Calling a Thing What It Is
Where can we find God? What do we know about God’s actions in the world with certainty? These questions, which are both ancient and modern, are taken up decidedly in the Heidelberg Disputation, public theses written by Martin Luther in A.D. 1518. Through a series of theses and their proofs, Luther defended his challenged teachings by setting forth a framework for theological discussion. While his Ninety-five Theses are more widely remembered historically, the Heidelberg Disputation is more important theologically.1 It is primarily from this document and Luther’s subsequent writings that modern theologians (from Lutheran and other traditions) begin their work describing ‘theology of the cross.’
Broadly, theology of the cross in the Heidelberg Disputation deals with the issue of revelation. How is God known? Luther’s ‘new theology’ is partly born out of his response to those church teachings which he saw as seeking the ‘invisible things of God’ through philosophy. But as Luther objects, God is never revealed through the works of man, and because of sin, God cannot be known fully known through creation. The Mona Lisa is beautiful, and the Grand Canyon is awe-inspiring, but they cannot reveal the true nature of God to humans. Rather, God is revealed as God chooses: indirectly, though suffering and weakness and by faith. A theology of the cross assumes Jesus on the cross is the definitive revelation of God to humanity. Luther’s contribution in the Heidelberg Disputation is insisting on limiting God’s revelation to God’s terms. Theology of the cross, then, seeks God where God is to be found – in Christ, for whoever has seen Christ has seen God.2
It is impossible to systematically define this theology of the cross. Indeed, Luther spoke initially of what a theologian of the cross does rather than what a theology of the cross is. Even more challenging is that Luther describes this ‘new theology’ in the form of opposites. The most basic definition of this theology of the cross is that it is the opposite of a theology of glory.3 The dichotomy is set between a theologian of the cross, and a theologian of glory. What, then, does a theologian of glory do?

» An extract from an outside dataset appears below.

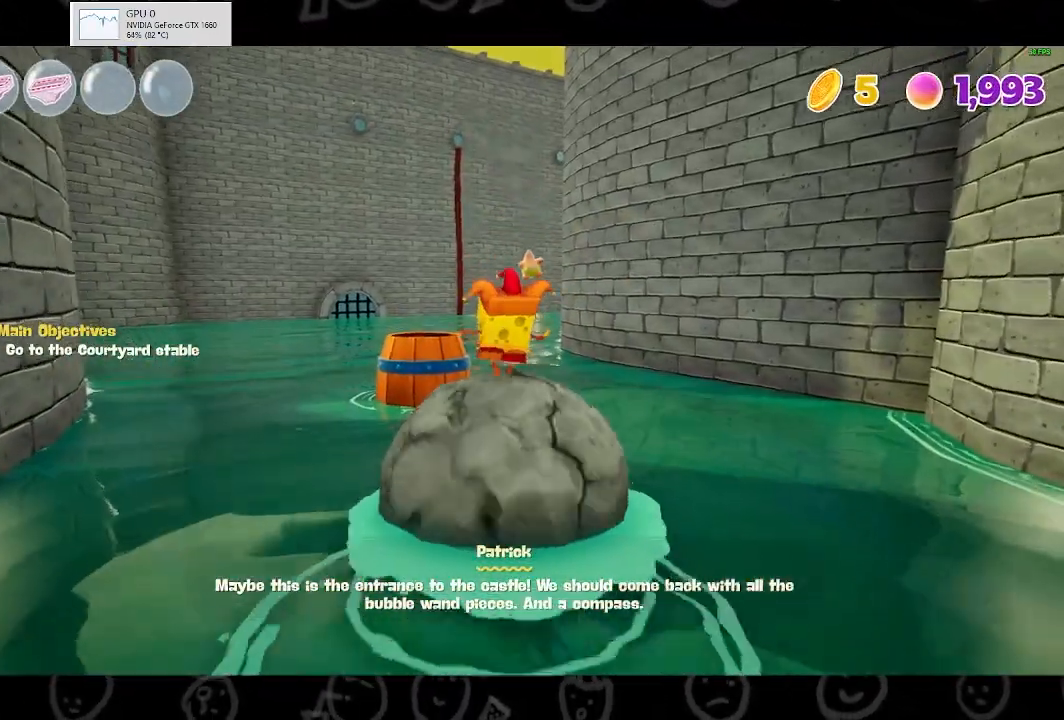
{"buttons": [], "left_stick": "up-left", "right_stick": "center", "events": []}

Thesis 21 of the Heidelberg Disputation states, “A theologian of glory calls evil good and good evil. A theologian of the cross calls the thing what it actually is.”4 A theologian of glory is attracted to those things which appear good: good works, glory, elegant ideas, strong positions. But this is contrary to Christ’s revelation on the cross which comes through victimization, suffering, foolishness, and weakness. Apart from Christ, one naturally prefers “works to suffering, glow to the cross, strength to weakness, wisdom to folly, and, in general, good to evil.”5 The forces of the world run on power, after all; might makes right. Right? But to not know Christ, who comes in weakness and suffering, is to not know God. A theologian of the cross affirms that God “can be found only in suffering and the cross.”6 God can only be found in the last place anyone would look: in weakness, in a victim. In a crib, on a cross.7 Indeed, theology of the cross operates in opposites. For Luther, ‘calling a thing what it is’ meant facing the question of a terrible, punishing God and trusting in faith while professing hope. For the modern theologian, it might mean facing the question of a non-existent God and professing that same hope.8 It should be made clear that while these two types of theologians are mutually exclusive, any individual is always both. A roster of pastors or a faculty of professors cannot be simply labeled either a theologian of the cross or a theologian of glory. Just as Lutherans affirm “Simultaneously Saint and Sinner” they would affirm “Simultaneously Theologian of the Cross and Theologian of Glory.”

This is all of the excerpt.